You and I have a right not to be placed in double jeopardy.
Double jeopardy means "double danger".
It is a right not to be placed in danger of being punished again.
Double jeopardy is a concept common in criminal law.
But double jeopardy did not emanate in criminal law.
In criminal law, if an accused is acquitted, he cannot be tried again for that same offense.
Otherwise, he will be placed in "double jeopardy."
I read and learned from a decision of the Supreme Court that the concept of double jeopardy traces its origin from the Bible.
I learned that in the Old Testament book of Nahum 1:12 the Lord God said: "Although I have afflicted thee O Judah, I will afflict thee no more."
In other words, the Lord promised that after He has punished, he does not intended to place Judah in deouble jeopardy of being punished again.
So too, it was during the time of Noah, also in the old testament.
The Lord commanded Noah to build an Ark because the Lord will punish the Earth that was filled with sin.
After "cleansing" the Earth, the Lord promised not to flood the Earth again.
Let me quote the book of Genesis chapter 6 verse 21: "Never again will I curse the ground because of man, even though every inclination of his heart is evil from childhood. And never again will I destroy all living creatures, as I have done."
To my mind, it was the Lord that introduced the concept of double jeopardy.
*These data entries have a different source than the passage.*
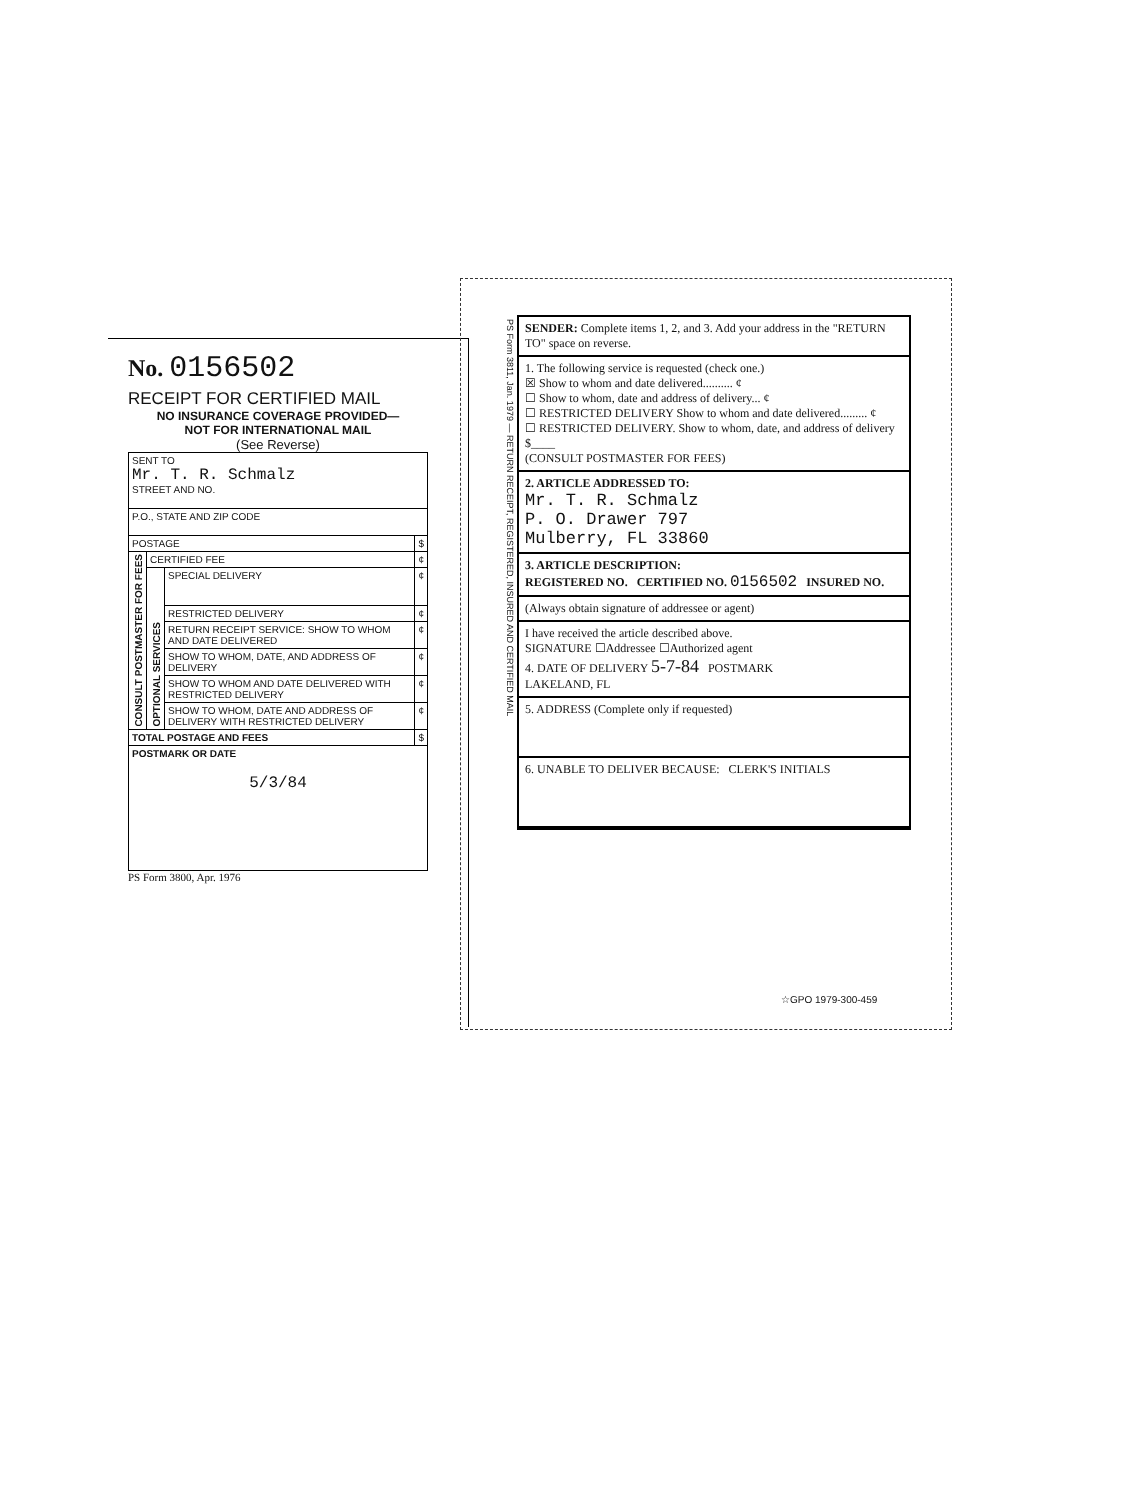No. 0156502
RECEIPT FOR CERTIFIED MAIL
NO INSURANCE COVERAGE PROVIDED—
NOT FOR INTERNATIONAL MAIL
(See Reverse)
| SENT TO Mr. T. R. Schmalz STREET AND NO. | | | |
| P.O., STATE AND ZIP CODE | | | |
| POSTAGE | | | $ |
| CONSULT POSTMASTER FOR FEES | CERTIFIED FEE | | ¢ |
| | OPTIONAL SERVICES | SPECIAL DELIVERY | ¢ |
| | | RESTRICTED DELIVERY | ¢ |
| | | RETURN RECEIPT SERVICE: SHOW TO WHOM AND DATE DELIVERED | ¢ |
| | | SHOW TO WHOM, DATE, AND ADDRESS OF DELIVERY | ¢ |
| | | SHOW TO WHOM AND DATE DELIVERED WITH RESTRICTED DELIVERY | ¢ |
| | | SHOW TO WHOM, DATE AND ADDRESS OF DELIVERY WITH RESTRICTED DELIVERY | ¢ |
| TOTAL POSTAGE AND FEES | | | $ |
| POSTMARK OR DATE 5/3/84 | | | |
PS Form 3800, Apr. 1976
PS Form 3811, Jan. 1979 — RETURN RECEIPT, REGISTERED, INSURED AND CERTIFIED MAIL
SENDER: Complete items 1, 2, and 3. Add your address in the "RETURN TO" space on reverse.
1. The following service is requested (check one.)
☒ Show to whom and date delivered.......... ¢
☐ Show to whom, date and address of delivery... ¢
☐ RESTRICTED DELIVERY Show to whom and date delivered......... ¢
☐ RESTRICTED DELIVERY. Show to whom, date, and address of delivery $____
(CONSULT POSTMASTER FOR FEES)
2. ARTICLE ADDRESSED TO:
Mr. T. R. Schmalz
P. O. Drawer 797
Mulberry, FL 33860
3. ARTICLE DESCRIPTION:
REGISTERED NO. CERTIFIED NO. 0156502 INSURED NO.
(Always obtain signature of addressee or agent)
I have received the article described above.
SIGNATURE ☐Addressee ☐Authorized agent
4. DATE OF DELIVERY 5-7-84 POSTMARK
LAKELAND, FL
5. ADDRESS (Complete only if requested)
6. UNABLE TO DELIVER BECAUSE: CLERK'S INITIALS
☆GPO 1979-300-459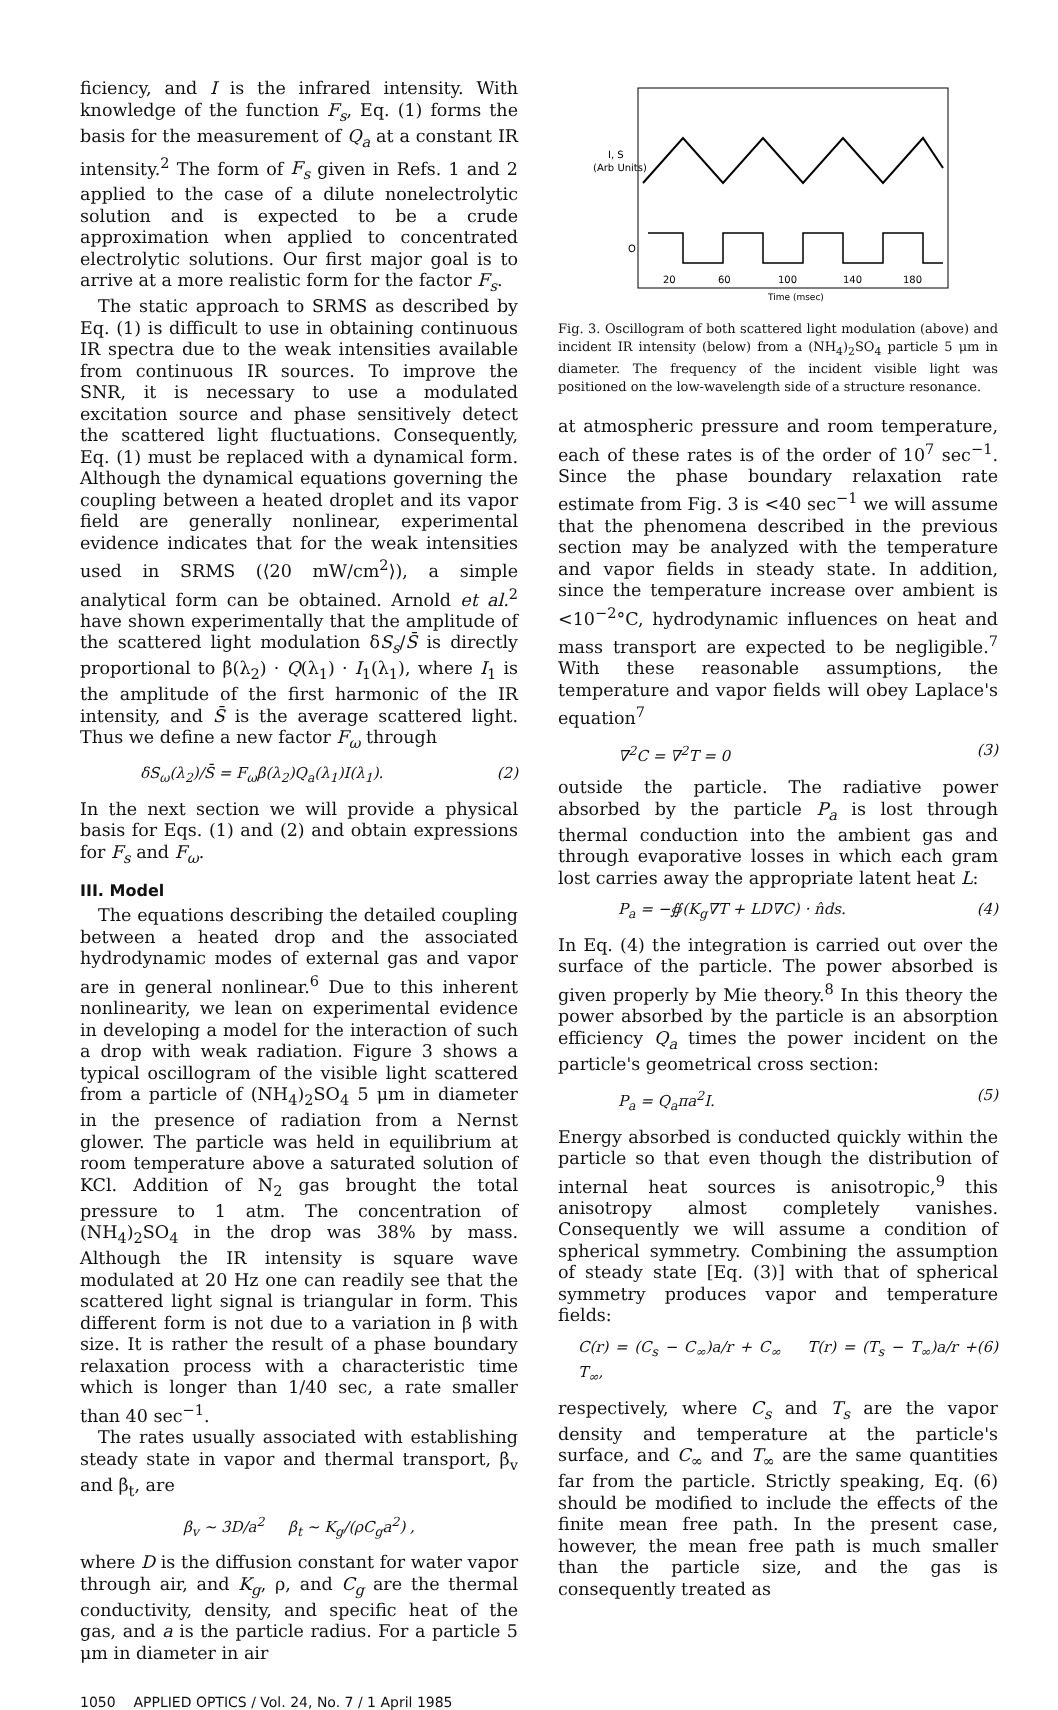ficiency, and I is the infrared intensity. With knowledge of the function F<sub>s</sub>, Eq. (1) forms the basis for the measurement of Q<sub>a</sub> at a constant IR intensity.<sup>2</sup> The form of F<sub>s</sub> given in Refs. 1 and 2 applied to the case of a dilute nonelectrolytic solution and is expected to be a crude approximation when applied to concentrated electrolytic solutions. Our first major goal is to arrive at a more realistic form for the factor F<sub>s</sub>.
The static approach to SRMS as described by Eq. (1) is difficult to use in obtaining continuous IR spectra due to the weak intensities available from continuous IR sources. To improve the SNR, it is necessary to use a modulated excitation source and phase sensitively detect the scattered light fluctuations. Consequently, Eq. (1) must be replaced with a dynamical form. Although the dynamical equations governing the coupling between a heated droplet and its vapor field are generally nonlinear, experimental evidence indicates that for the weak intensities used in SRMS (⟨20 mW/cm<sup>2</sup>⟩), a simple analytical form can be obtained. Arnold et al.<sup>2</sup> have shown experimentally that the amplitude of the scattered light modulation δS<sub>s</sub>/S̄ is directly proportional to β(λ<sub>2</sub>) · Q(λ<sub>1</sub>) · I<sub>1</sub>(λ<sub>1</sub>), where I<sub>1</sub> is the amplitude of the first harmonic of the IR intensity, and S̄ is the average scattered light. Thus we define a new factor F<sub>ω</sub> through
δS<sub>ω</sub>(λ<sub>2</sub>)/S̄ = F<sub>ω</sub>β(λ<sub>2</sub>)Q<sub>a</sub>(λ<sub>1</sub>)I(λ<sub>1</sub>). (2)
In the next section we will provide a physical basis for Eqs. (1) and (2) and obtain expressions for F<sub>s</sub> and F<sub>ω</sub>.
III. Model
The equations describing the detailed coupling between a heated drop and the associated hydrodynamic modes of external gas and vapor are in general nonlinear.<sup>6</sup> Due to this inherent nonlinearity, we lean on experimental evidence in developing a model for the interaction of such a drop with weak radiation. Figure 3 shows a typical oscillogram of the visible light scattered from a particle of (NH<sub>4</sub>)<sub>2</sub>SO<sub>4</sub> 5 μm in diameter in the presence of radiation from a Nernst glower. The particle was held in equilibrium at room temperature above a saturated solution of KCl. Addition of N<sub>2</sub> gas brought the total pressure to 1 atm. The concentration of (NH<sub>4</sub>)<sub>2</sub>SO<sub>4</sub> in the drop was 38% by mass. Although the IR intensity is square wave modulated at 20 Hz one can readily see that the scattered light signal is triangular in form. This different form is not due to a variation in β with size. It is rather the result of a phase boundary relaxation process with a characteristic time which is longer than 1/40 sec, a rate smaller than 40 sec<sup>−1</sup>.
The rates usually associated with establishing steady state in vapor and thermal transport, β<sub>v</sub> and β<sub>t</sub>, are
β<sub>v</sub> ∼ 3D/a<sup>2</sup> β<sub>t</sub> ∼ K<sub>g</sub>/(ρC<sub>g</sub>a<sup>2</sup>) ,
where D is the diffusion constant for water vapor through air, and K<sub>g</sub>, ρ, and C<sub>g</sub> are the thermal conductivity, density, and specific heat of the gas, and a is the particle radius. For a particle 5 μm in diameter in air
I, S
(Arb Units)
O
20
60
100
140
180
Time (msec)
Fig. 3. Oscillogram of both scattered light modulation (above) and incident IR intensity (below) from a (NH<sub>4</sub>)<sub>2</sub>SO<sub>4</sub> particle 5 μm in diameter. The frequency of the incident visible light was positioned on the low-wavelength side of a structure resonance.
at atmospheric pressure and room temperature, each of these rates is of the order of 10<sup>7</sup> sec<sup>−1</sup>. Since the phase boundary relaxation rate estimate from Fig. 3 is <40 sec<sup>−1</sup> we will assume that the phenomena described in the previous section may be analyzed with the temperature and vapor fields in steady state. In addition, since the temperature increase over ambient is <10<sup>−2</sup>°C, hydrodynamic influences on heat and mass transport are expected to be negligible.<sup>7</sup> With these reasonable assumptions, the temperature and vapor fields will obey Laplace's equation<sup>7</sup>
∇<sup>2</sup>C = ∇<sup>2</sup>T = 0 (3)
outside the particle. The radiative power absorbed by the particle P<sub>a</sub> is lost through thermal conduction into the ambient gas and through evaporative losses in which each gram lost carries away the appropriate latent heat L:
P<sub>a</sub> = −∯(K<sub>g</sub>∇T + LD∇C) · n̂ds. (4)
In Eq. (4) the integration is carried out over the surface of the particle. The power absorbed is given properly by Mie theory.<sup>8</sup> In this theory the power absorbed by the particle is an absorption efficiency Q<sub>a</sub> times the power incident on the particle's geometrical cross section:
P<sub>a</sub> = Q<sub>a</sub>πa<sup>2</sup>I. (5)
Energy absorbed is conducted quickly within the particle so that even though the distribution of internal heat sources is anisotropic,<sup>9</sup> this anisotropy almost completely vanishes. Consequently we will assume a condition of spherical symmetry. Combining the assumption of steady state [Eq. (3)] with that of spherical symmetry produces vapor and temperature fields:
C(r) = (C<sub>s</sub> − C<sub>∞</sub>)a/r + C<sub>∞</sub> T(r) = (T<sub>s</sub> − T<sub>∞</sub>)a/r + T<sub>∞</sub>, (6)
respectively, where C<sub>s</sub> and T<sub>s</sub> are the vapor density and temperature at the particle's surface, and C<sub>∞</sub> and T<sub>∞</sub> are the same quantities far from the particle. Strictly speaking, Eq. (6) should be modified to include the effects of the finite mean free path. In the present case, however, the mean free path is much smaller than the particle size, and the gas is consequently treated as
1050 APPLIED OPTICS / Vol. 24, No. 7 / 1 April 1985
So it is a basic Christian belief that once punished, a person is not to be punished again for the same act.
I raise this because I have a client whose son was penalized by his school with a one-week suspension.
The student had a confrontation with his teacher, which resulted in the student throwing one of the classroom chairs onto a window.
While serving the suspension, the student-son received another order placing him under "preventive" suspension while an investigation is on-going, which investigation may result in punishing the student with expulsion.
The investigation is for the same act or offense committed by the student.
I told the school authorities that what it is doing is violating the student's right not to be in danger of being punished twice for the same act or offense.
I think the school blinked, because the father told me the school authorities want his son to go back to school after serving the first penalty of suspension.